ACTIVITY ▸ The entries are to be written out again with no differences.

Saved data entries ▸
■ ■ ■ ■ ■ ■ ■
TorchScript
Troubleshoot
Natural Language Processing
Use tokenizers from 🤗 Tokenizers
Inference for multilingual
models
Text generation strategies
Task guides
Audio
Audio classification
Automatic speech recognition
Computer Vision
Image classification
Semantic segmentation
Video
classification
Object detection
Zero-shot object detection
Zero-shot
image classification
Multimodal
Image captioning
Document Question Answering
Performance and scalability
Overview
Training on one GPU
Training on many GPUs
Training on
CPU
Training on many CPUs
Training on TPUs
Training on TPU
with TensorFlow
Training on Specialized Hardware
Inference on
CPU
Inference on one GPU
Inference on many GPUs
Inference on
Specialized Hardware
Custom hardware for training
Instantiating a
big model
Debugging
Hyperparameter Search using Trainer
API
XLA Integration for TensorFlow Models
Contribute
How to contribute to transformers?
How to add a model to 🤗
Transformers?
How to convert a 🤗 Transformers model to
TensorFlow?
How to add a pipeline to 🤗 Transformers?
■ ■ ■ ■ ■ ■ ■
EXERCISE ANSWER ▸
TorchScript
Troubleshoot
Natural Language Processing
Use tokenizers from 🤗 Tokenizers
Inference for multilingual
models
Text generation strategies
Task guides
Audio
Audio classification
Automatic speech recognition
Computer Vision
Image classification
Semantic segmentation
Video
classification
Object detection
Zero-shot object detection
Zero-shot
image classification
Multimodal
Image captioning
Document Question Answering
Performance and scalability
Overview
Training on one GPU
Training on many GPUs
Training on
CPU
Training on many CPUs
Training on TPUs
Training on TPU
with TensorFlow
Training on Specialized Hardware
Inference on
CPU
Inference on one GPU
Inference on many GPUs
Inference on
Specialized Hardware
Custom hardware for training
Instantiating a
big model
Debugging
Hyperparameter Search using Trainer
API
XLA Integration for TensorFlow Models
Contribute
How to contribute to transformers?
How to add a model to 🤗
Transformers?
How to convert a 🤗 Transformers model to
TensorFlow?
How to add a pipeline to 🤗 Transformers?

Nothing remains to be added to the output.